Kevin Lewis, the strategy chief of Philips' new Consumer Lifestyle division, told Reuters earlier this month that north America was a "brutally competitive market," especially for TVs.

Philips rolled out its new "Aurea" TV set with much fanfare at the IFA consumer electronics show in Berlin last year, hoping the flat-panel TV that creates a glow of color around the set would command higher margins than ordinary TVs.

Yet televisions generate the lowest margins in Philips' consumer electronics business, which already has by far the lowest core earnings margins of the group at around 3 percent.

"Especially the U.S. television market is a very difficult one," Petercam analyst Eric de Graaf said. "In Europe... nobody will shop in Italy if they live in Sweden because it's 50 euros cheaper. In the U.S. it's all Internet-based."

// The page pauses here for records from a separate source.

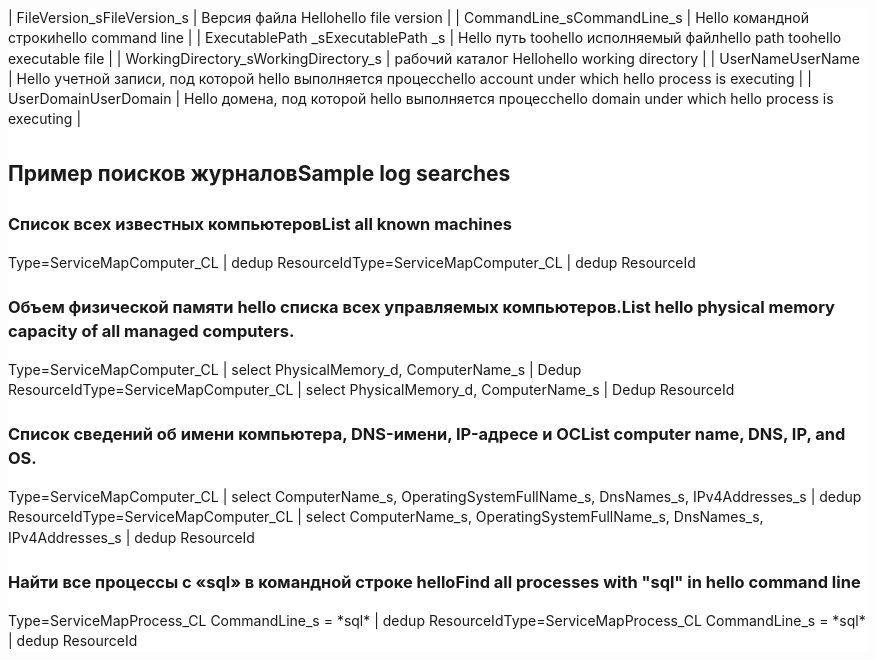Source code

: | <span data-ttu-id="6b1d0-380">FileVersion_s</span><span class="sxs-lookup"><span data-stu-id="6b1d0-380">FileVersion_s</span></span> | <span data-ttu-id="6b1d0-381">Версия файла Hello</span><span class="sxs-lookup"><span data-stu-id="6b1d0-381">hello file version</span></span> |
| <span data-ttu-id="6b1d0-382">CommandLine_s</span><span class="sxs-lookup"><span data-stu-id="6b1d0-382">CommandLine_s</span></span> | <span data-ttu-id="6b1d0-383">Hello командной строки</span><span class="sxs-lookup"><span data-stu-id="6b1d0-383">hello command line</span></span> |
| <span data-ttu-id="6b1d0-384">ExecutablePath _s</span><span class="sxs-lookup"><span data-stu-id="6b1d0-384">ExecutablePath _s</span></span> | <span data-ttu-id="6b1d0-385">Hello путь toohello исполняемый файл</span><span class="sxs-lookup"><span data-stu-id="6b1d0-385">hello path toohello executable file</span></span> |
| <span data-ttu-id="6b1d0-386">WorkingDirectory_s</span><span class="sxs-lookup"><span data-stu-id="6b1d0-386">WorkingDirectory_s</span></span> | <span data-ttu-id="6b1d0-387">рабочий каталог Hello</span><span class="sxs-lookup"><span data-stu-id="6b1d0-387">hello working directory</span></span> |
| <span data-ttu-id="6b1d0-388">UserName</span><span class="sxs-lookup"><span data-stu-id="6b1d0-388">UserName</span></span> | <span data-ttu-id="6b1d0-389">Hello учетной записи, под которой hello выполняется процесс</span><span class="sxs-lookup"><span data-stu-id="6b1d0-389">hello account under which hello process is executing</span></span> |
| <span data-ttu-id="6b1d0-390">UserDomain</span><span class="sxs-lookup"><span data-stu-id="6b1d0-390">UserDomain</span></span> | <span data-ttu-id="6b1d0-391">Hello домена, под которой hello выполняется процесс</span><span class="sxs-lookup"><span data-stu-id="6b1d0-391">hello domain under which hello process is executing</span></span> |


## <a name="sample-log-searches"></a><span data-ttu-id="6b1d0-392">Пример поисков журналов</span><span class="sxs-lookup"><span data-stu-id="6b1d0-392">Sample log searches</span></span>

### <a name="list-all-known-machines"></a><span data-ttu-id="6b1d0-393">Список всех известных компьютеров</span><span class="sxs-lookup"><span data-stu-id="6b1d0-393">List all known machines</span></span>
<span data-ttu-id="6b1d0-394">Type=ServiceMapComputer_CL | dedup ResourceId</span><span class="sxs-lookup"><span data-stu-id="6b1d0-394">Type=ServiceMapComputer_CL | dedup ResourceId</span></span>

### <a name="list-hello-physical-memory-capacity-of-all-managed-computers"></a><span data-ttu-id="6b1d0-395">Объем физической памяти hello списка всех управляемых компьютеров.</span><span class="sxs-lookup"><span data-stu-id="6b1d0-395">List hello physical memory capacity of all managed computers.</span></span>
<span data-ttu-id="6b1d0-396">Type=ServiceMapComputer_CL | select PhysicalMemory_d, ComputerName_s | Dedup ResourceId</span><span class="sxs-lookup"><span data-stu-id="6b1d0-396">Type=ServiceMapComputer_CL | select PhysicalMemory_d, ComputerName_s | Dedup ResourceId</span></span>

### <a name="list-computer-name-dns-ip-and-os"></a><span data-ttu-id="6b1d0-397">Список сведений об имени компьютера, DNS-имени, IP-адресе и ОС</span><span class="sxs-lookup"><span data-stu-id="6b1d0-397">List computer name, DNS, IP, and OS.</span></span>
<span data-ttu-id="6b1d0-398">Type=ServiceMapComputer_CL | select ComputerName_s, OperatingSystemFullName_s, DnsNames_s, IPv4Addresses_s  | dedup ResourceId</span><span class="sxs-lookup"><span data-stu-id="6b1d0-398">Type=ServiceMapComputer_CL | select ComputerName_s, OperatingSystemFullName_s, DnsNames_s, IPv4Addresses_s  | dedup ResourceId</span></span>

### <a name="find-all-processes-with-sql-in-hello-command-line"></a><span data-ttu-id="6b1d0-399">Найти все процессы с «sql» в командной строке hello</span><span class="sxs-lookup"><span data-stu-id="6b1d0-399">Find all processes with "sql" in hello command line</span></span>
<span data-ttu-id="6b1d0-400">Type=ServiceMapProcess_CL CommandLine_s = \*sql\* | dedup ResourceId</span><span class="sxs-lookup"><span data-stu-id="6b1d0-400">Type=ServiceMapProcess_CL CommandLine_s = \*sql\* | dedup ResourceId</span></span>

"It could well be that they are loss-making or only marginally profitable in the display business in the U.S."

Dresdner Kleinwort analysts wrote in a note: "A likely exit from the U.S. TV market this year would further reduce the U.S. risk for this stock." The bank reiterated its "Add" rating and 32 euro price target for Philips stock.

Almost half of Philips' 13.3 billion euros ($19.3 billion) sales of consumer lifestyle products in 2007 were generated by televisions, Philips said. This figure includes sales of consumer electronics and domestic appliances, which were merged into one division from January.

The consumer electronics division by itself contributed 38 percent of group sales but only 17 percent of earnings before interest, tax and amortization (EBITA).

Kleisterlee said the problem around the television business was largely one of perception.

"Given its revenue, it always draws headlines, and it always leads to the reaction: 'There's something in the consumer market, it will hurt Philips,"' he said.

"Then you see again it doesn't hurt Philips, but because that is the primary reaction, we need to do something about it."